Llegué demasiado tarde. Mi padre había muerto horas antes, acompañado de mis hermanos y, desde luego, mi mamá. Lo que encontré fue un cuerpo despojado de pensamientos, afectos; de repente lleno de cicatrices. Pese al estado de su cadáver, el rostro tenía un semblante apacible. “Parece dormido”, pensé o intenté convencerme. Le tomé la mano y después no pensé en nada más. En cierta forma, había regresado a su lado y estaba seguro de que él lo sabía. Felizmente, pude apoyar a mis hermanos con los innumerables trámites necesarios para asegurar el velorio y el entierro.

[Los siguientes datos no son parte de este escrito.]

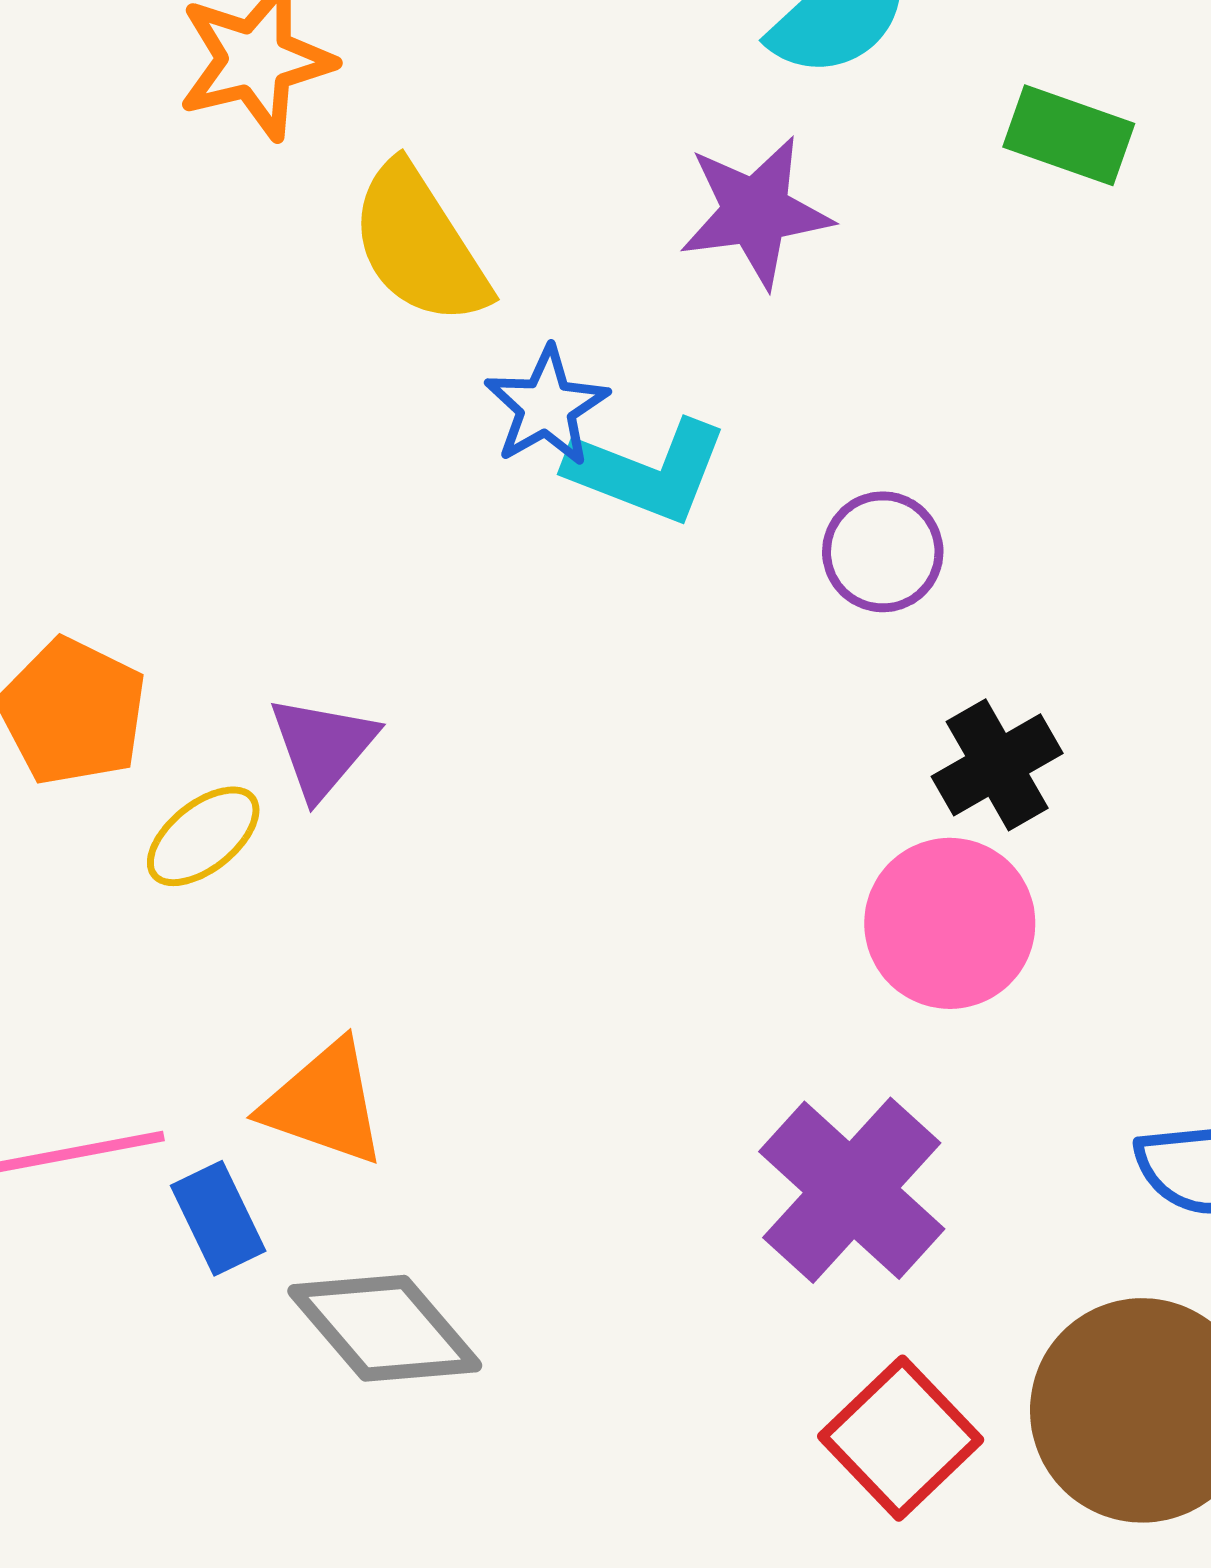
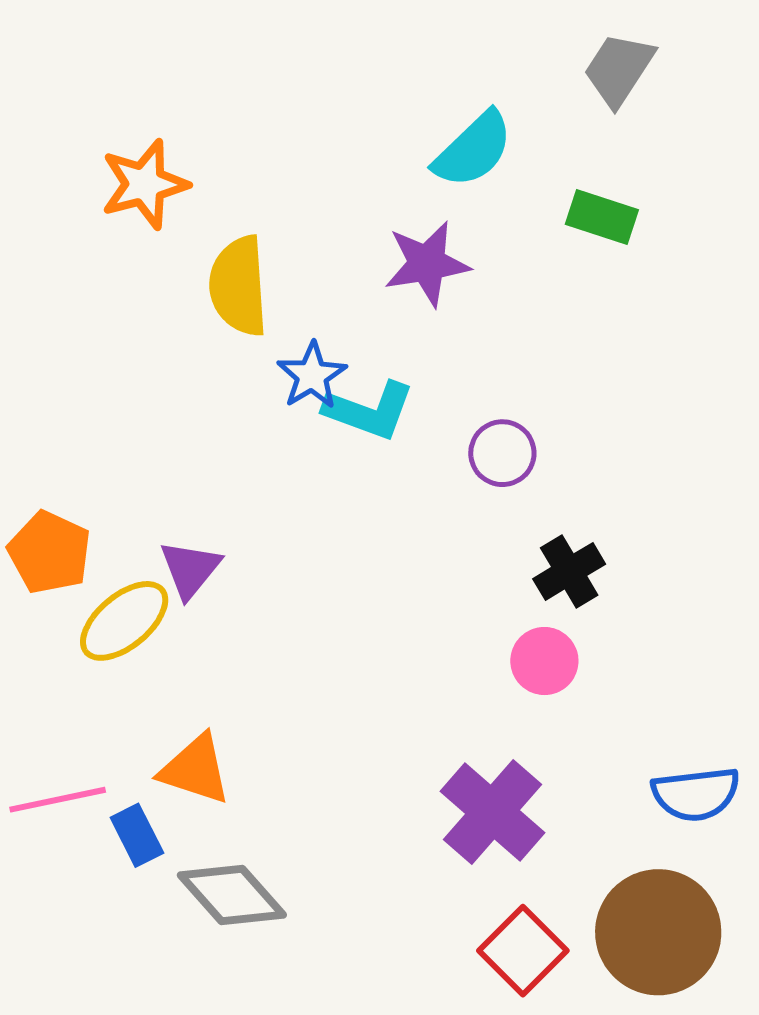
yellow semicircle: (419, 245) -> (239, 286), turned 30
yellow ellipse: (203, 836) -> (124, 621), size x1.4
pink circle: (950, 923) -> (544, 661), size x0.7

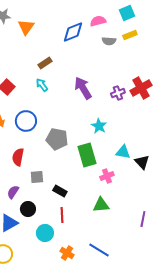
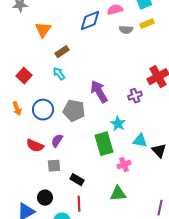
orange triangle: (26, 27) -> (43, 30), moved
purple arrow: (83, 88) -> (99, 92), moved
purple cross: (118, 93) -> (135, 96), moved
cyan star: (99, 126) -> (118, 124), moved
gray pentagon: (57, 139) -> (74, 111), moved
red semicircle: (18, 157) -> (35, 146), turned -78
purple semicircle: (13, 192) -> (57, 141), moved

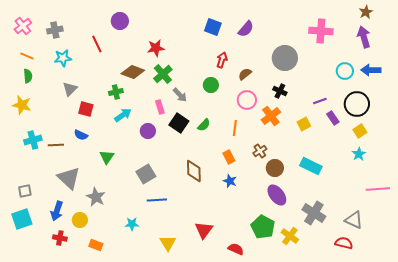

El día del sepelio, apareció una jovencita a quien nadie conocía. Bastó verla para que la reconociéramos y entendiéramos tantas cosas, tantos silencios, reproches y vacíos. Con voz apagada, nos contó, nos confesó que era hermana nuestra. La primera en abrirle los brazos fue mi mamá. No sería la primera sorpresa que me daría porque, contra toda expectativa, en los días sucesivos no dejaría de manifestar lo buen hombre que había sido mi padre, cuánto la había amado. Para ese entonces, ya no buscaba coherencia alguna. Además, esta no existe en el recuerdo de quienes nos fueron cercanos.

Al terminar la ceremonia les dije que regresaría a pie a casa. Uno de mis hermanos se propuso acompañarme, pero me negué. Pese a que me dolían las rodillas a causa de la humedad, necesitaba estar solo. Fue en ese momento que entendí a quién se había referido mi padre tantos años atrás con eso de que daría batalla, hasta que uno de los dos fuese derrotado. No se había referido a ninguna persona en especial, sino a algo más, algo que nunca conocimos, pero que desde el inicio sufrimos. ¿Quién ganó esa batalla? No lo sé, pero mi padre no fue derrotado. El viento sopló más fuerte, se llevó la tierra, el polvo, las briznas que se habían asentado sobre su lápida. Podía haber sido golpeado, humillado, incluso podía haber traicionado a los suyos, pero nadie lo había derrotado, eso no. Uno de los niños que merodeaba por el lugar se me acercó, ¿quería que me mantuviera limpiecita la losa? Le di unas monedas, antes de despedirme de mi viejo en su flamante casa. Y aquí dejo su historia, la historia de un héroe muy distinto a los demás, un héroe ordinario que no se encuentra en ninguna enciclopedia ni tratado, un héroe anónimo caído en el mismo combate para el que nos reclutaron a todos.